As you have probably guessed, she and Warhol never made a film together again.
40. What an Ingrate
In case it hasn’t been made clear yet, Sedgwick spent all the money she had on promoting the work of Andy Warhol. In a rather cruel twist of fate, Warhol hadn’t really been paying attention to who’d been picking up the bill, and mockingly nicknamed Sedgwick the “poor little rich girl.” Even after she died, Warhol couldn’t help but jokingly ask whether her husband would “get her money.”
This kind of rude question proved too much for Warhol’s friend, who brusquely declared, “She didn’t have any money. She spent it all on you.” We can only hope that Warhol learned the error of his ways, though it might have been nicer if he’d learned when Sedgwick was still alive.
41. Bad News Bear
One famous story about Sedgwick’s hauntingly short life which has endured is focused on the very last night of her life.

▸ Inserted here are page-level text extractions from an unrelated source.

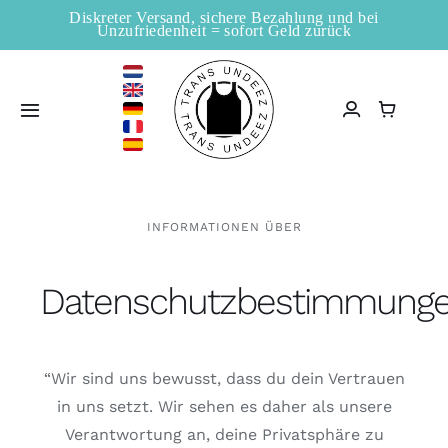
Zum
Diskreter Versand, sichere Bezahlung und bei
Unzufriedenheit = sofort Geld zurück
Inhalt
springen
Toggle
Navigation
Startseite
INFORMATIONEN ÜBER
Verkaufsstellen
Datenschutzbestimmung
Shop
Information
“Wir sind uns bewusst, dass du dein Vertrauen
in uns setzt. Wir sehen es daher als unsere
Blogs
Verantwortung an, deine Privatsphäre zu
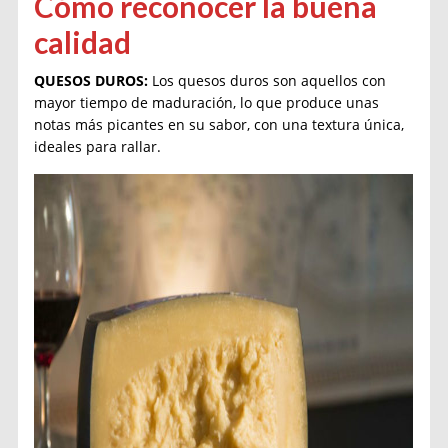
Cómo reconocer la buena
calidad
QUESOS DUROS:
Los quesos duros son aquellos con
mayor tiempo de maduración, lo que produce unas
notas más picantes en su sabor, con una textura única,
ideales para rallar.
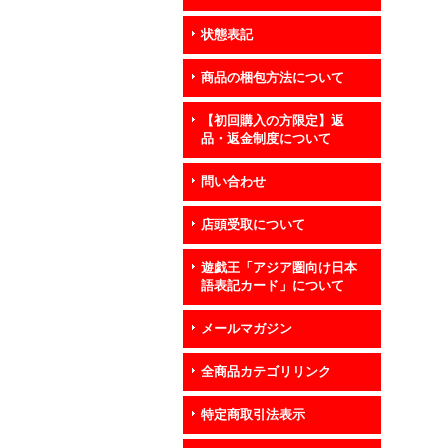
状態表記
商品の梱包方法について
【初回購入の方限定】返
品・返金制度について
問い合わせ
店頭受取について
遊戯王「アジア圏向け日本
語表記カード」について
メールマガジン
全商品カテゴリリンク
特定商取引法表示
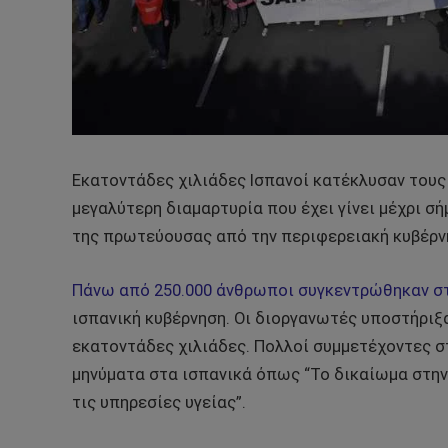
Εκατοντάδες χιλιάδες Ισπανοί κατέκλυσαν τους 
μεγαλύτερη διαμαρτυρία που έχει γίνει μέχρι σ
της πρωτεύουσας από την περιφερειακή κυβέρν
Πάνω από 250.000 άνθρωποι συγκεντρώθηκαν στ
ισπανική κυβέρνηση. Οι διοργανωτές υποστήριξ
εκατοντάδες χιλιάδες. Πολλοί συμμετέχοντες σ
μηνύματα στα ισπανικά όπως “Το δικαίωμα στην
τις υπηρεσίες υγείας”.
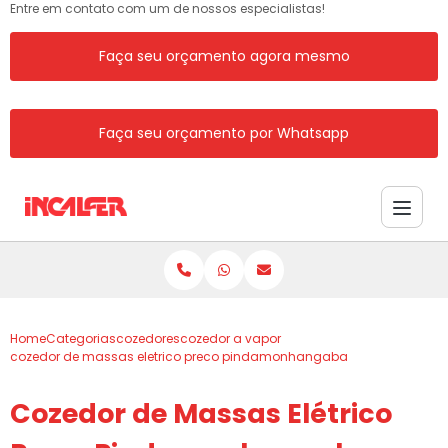
Entre em contato com um de nossos especialistas!
Faça seu orçamento agora mesmo
Faça seu orçamento por Whatsapp
Home
Categorias
cozedores
cozedor a vapor
cozedor de massas eletrico preco pindamonhangaba
Cozedor de Massas Elétrico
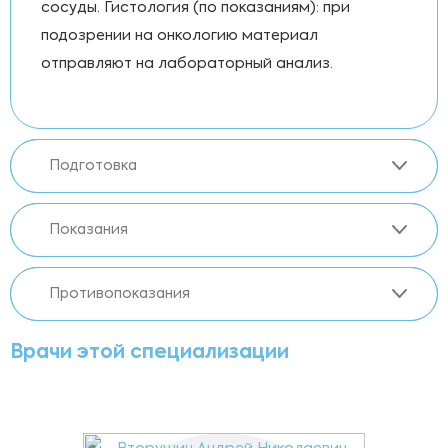
сосуды. Гистология (по показаниям): при
подозрении на онкологию материал
отправляют на лабораторный анализ.
Подготовка
Показания
Противопоказания
Врачи этой специализации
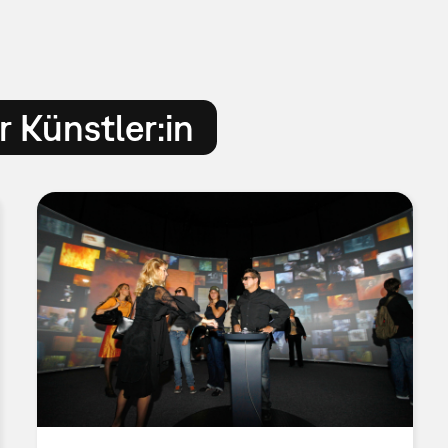
 Künstler:in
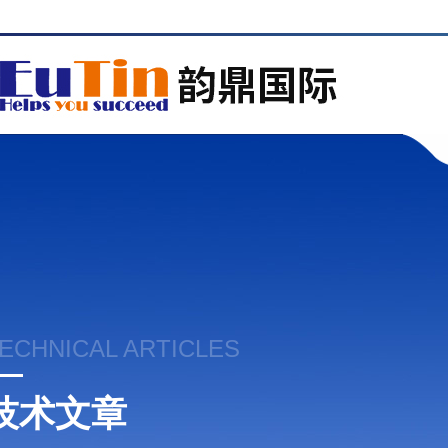
ECHNICAL ARTICLES
技术文章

Attending a party, Sedgwick had her palm read, only for the palm reader to be taken aback by her incredibly short life line. Sedgwick gave the palm reader another jolt by taking the news shockingly well; she simply said, “It’s okay–I know.”
42. Does That Count as Codependent?
One man who was very familiar with Andy Warhol and Sedgwick during their time together was writer Truman Capote. According to Capote, Warhol’s friendship and collaborations with Sedgwick had a rather bizarre aspect to them. Sedgwick would model her hairstyle and look on Warhol, while this would only increase Warhol’s envy of Sedgwick.
As Capote once declared, “Andy Warhol would like to have been Edie Sedgwick. He would like to have been a charming, well-born debutante from Boston. He would like to have been anybody except Andy Warhol.”